Sur le plan interne, le créateur Fabien Nury n’est plus dans l’embarcation, le gouvernail est désormais tenu par les scénaristes Pierre Leccia et Didier Lacoste. Ils empoignent le lourd dispositif de Guyane comme ils peuvent, mais la transition, en la voyant ainsi à l’écran, paraît sans conteste difficile. Un nouveau défi se pose. La mine historique découverte dans les creux de la forêt doit porter une autre intrigue, qui ne répète pas les cahots du premier volet.

Le paradoxe de «Guyane»

Reste que Guyane possède un actif aussi valorisable qu’intangible: son décor. C’est tout le paradoxe de cette série: elle enfonce la Guyane, déjà souffrante comme l’ont montré les mouvements sociaux de l’année passée, en la ramenant aux clichés de l’orpaillage; dans le même temps, elle fait de cette terre lointaine un cadre unique, un nouveau western moderne, un espace de révélation, dans l’aveuglante lumière équatoriale, des travers humains. Avec les sites clandestins de fouilles, d’exploration des eaux aurifères et d’extraction, les bandes criminelles qui défilent entre deux troncs, les guerres de territoires comparables à celles des villes, la forêt est tout sauf vierge. Elle exprime les drames qu’elle héberge.

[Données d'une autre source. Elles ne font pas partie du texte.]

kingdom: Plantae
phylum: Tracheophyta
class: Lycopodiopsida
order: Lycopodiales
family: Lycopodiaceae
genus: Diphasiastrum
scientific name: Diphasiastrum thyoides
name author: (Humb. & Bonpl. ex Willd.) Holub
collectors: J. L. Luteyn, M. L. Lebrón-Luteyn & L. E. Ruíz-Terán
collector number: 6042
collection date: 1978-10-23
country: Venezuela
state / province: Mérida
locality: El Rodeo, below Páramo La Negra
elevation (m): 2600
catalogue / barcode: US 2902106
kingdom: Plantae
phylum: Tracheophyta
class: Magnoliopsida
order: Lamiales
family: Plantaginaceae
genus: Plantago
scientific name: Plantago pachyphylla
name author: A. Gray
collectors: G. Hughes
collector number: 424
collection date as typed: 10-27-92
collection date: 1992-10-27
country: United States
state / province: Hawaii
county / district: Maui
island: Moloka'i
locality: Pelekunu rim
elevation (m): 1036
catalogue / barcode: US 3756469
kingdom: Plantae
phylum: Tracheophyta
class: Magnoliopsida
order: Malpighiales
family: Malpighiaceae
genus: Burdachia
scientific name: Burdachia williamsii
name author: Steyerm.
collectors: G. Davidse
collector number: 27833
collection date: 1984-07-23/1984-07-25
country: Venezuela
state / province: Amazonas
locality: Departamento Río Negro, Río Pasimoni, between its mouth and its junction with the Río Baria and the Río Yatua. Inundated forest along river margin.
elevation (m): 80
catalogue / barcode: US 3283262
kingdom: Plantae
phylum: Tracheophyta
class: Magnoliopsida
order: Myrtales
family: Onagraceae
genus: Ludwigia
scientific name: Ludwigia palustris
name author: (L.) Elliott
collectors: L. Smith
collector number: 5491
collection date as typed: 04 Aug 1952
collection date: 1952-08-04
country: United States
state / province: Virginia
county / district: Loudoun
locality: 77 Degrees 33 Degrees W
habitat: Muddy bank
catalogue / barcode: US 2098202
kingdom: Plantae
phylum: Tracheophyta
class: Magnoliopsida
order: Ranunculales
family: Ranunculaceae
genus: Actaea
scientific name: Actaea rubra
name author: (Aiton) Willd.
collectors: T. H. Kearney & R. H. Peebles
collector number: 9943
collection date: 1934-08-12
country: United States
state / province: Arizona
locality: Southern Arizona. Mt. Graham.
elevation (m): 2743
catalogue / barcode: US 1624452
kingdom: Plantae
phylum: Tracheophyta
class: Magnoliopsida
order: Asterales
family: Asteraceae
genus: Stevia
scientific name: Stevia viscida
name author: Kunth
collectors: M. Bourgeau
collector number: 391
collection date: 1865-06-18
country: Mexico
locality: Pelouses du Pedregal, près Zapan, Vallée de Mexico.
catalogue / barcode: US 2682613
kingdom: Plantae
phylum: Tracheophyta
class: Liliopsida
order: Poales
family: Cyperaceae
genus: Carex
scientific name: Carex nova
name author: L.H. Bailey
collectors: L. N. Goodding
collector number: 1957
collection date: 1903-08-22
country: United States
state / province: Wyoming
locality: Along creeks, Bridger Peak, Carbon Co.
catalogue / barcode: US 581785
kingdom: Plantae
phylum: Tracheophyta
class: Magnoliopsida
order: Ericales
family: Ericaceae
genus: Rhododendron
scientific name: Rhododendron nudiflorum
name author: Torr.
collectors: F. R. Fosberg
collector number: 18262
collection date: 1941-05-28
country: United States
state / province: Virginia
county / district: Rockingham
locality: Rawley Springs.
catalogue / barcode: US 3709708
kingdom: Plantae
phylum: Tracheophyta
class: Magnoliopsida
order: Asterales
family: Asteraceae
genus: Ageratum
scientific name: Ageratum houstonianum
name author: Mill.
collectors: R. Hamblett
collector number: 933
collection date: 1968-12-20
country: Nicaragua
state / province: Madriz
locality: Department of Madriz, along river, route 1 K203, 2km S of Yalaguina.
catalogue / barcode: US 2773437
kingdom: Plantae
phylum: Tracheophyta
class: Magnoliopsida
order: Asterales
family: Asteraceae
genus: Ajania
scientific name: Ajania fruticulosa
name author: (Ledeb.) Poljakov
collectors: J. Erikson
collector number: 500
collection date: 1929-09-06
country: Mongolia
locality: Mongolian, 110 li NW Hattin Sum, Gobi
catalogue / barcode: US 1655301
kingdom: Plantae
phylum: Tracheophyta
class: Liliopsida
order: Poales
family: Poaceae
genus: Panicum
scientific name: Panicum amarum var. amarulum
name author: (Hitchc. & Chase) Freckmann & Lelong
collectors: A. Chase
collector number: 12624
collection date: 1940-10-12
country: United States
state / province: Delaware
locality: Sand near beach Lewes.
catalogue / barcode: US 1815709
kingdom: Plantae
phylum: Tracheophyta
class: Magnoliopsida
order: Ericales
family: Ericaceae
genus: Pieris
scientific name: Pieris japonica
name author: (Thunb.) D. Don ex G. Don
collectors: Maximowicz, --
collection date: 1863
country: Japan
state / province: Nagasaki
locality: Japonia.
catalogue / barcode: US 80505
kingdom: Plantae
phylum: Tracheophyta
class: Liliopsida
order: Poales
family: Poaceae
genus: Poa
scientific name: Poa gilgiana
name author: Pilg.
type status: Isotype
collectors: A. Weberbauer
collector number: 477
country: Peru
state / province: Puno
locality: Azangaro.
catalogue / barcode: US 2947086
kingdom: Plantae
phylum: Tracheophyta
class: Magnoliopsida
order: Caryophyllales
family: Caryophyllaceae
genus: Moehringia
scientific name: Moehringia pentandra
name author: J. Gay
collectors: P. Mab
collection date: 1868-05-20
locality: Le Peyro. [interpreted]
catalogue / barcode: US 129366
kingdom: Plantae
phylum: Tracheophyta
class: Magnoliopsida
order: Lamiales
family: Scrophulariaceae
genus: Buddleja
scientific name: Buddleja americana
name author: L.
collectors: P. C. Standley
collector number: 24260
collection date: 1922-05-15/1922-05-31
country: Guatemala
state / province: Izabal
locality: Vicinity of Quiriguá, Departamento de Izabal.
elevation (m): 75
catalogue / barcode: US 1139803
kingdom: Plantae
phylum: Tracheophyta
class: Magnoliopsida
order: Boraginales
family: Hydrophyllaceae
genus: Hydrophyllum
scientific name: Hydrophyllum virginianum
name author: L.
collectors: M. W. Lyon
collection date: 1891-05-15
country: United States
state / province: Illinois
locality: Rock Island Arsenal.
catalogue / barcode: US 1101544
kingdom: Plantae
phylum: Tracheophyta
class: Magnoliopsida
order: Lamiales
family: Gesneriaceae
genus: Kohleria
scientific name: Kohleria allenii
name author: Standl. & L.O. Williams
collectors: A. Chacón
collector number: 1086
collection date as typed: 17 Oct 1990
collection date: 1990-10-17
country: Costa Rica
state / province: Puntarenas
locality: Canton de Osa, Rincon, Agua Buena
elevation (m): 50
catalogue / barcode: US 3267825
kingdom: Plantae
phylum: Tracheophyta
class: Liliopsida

A ce propos: La Guyane martyre, en série TV et pour de vrai

Les perpétuels cheminements au long du fleuve, entre deux berges aux branches ployées comme de tragiques dos d’arbres, rythment la fiction en ensorcelant le spectateur. La situation s’aggrave même, puisque les auteurs étendent la sombre géopolitique du feuilleton, en ajoutant le Suriname comme terre de trafics douteux et de business cruel. Les bras de la rivière brunâtre s’allongent et, avec eux, les possibilités de fuite ou d’écoulement de tous les produits surveillés voire interdits. Mais aussi, les périls pour les hommes de la quête de ces richesses.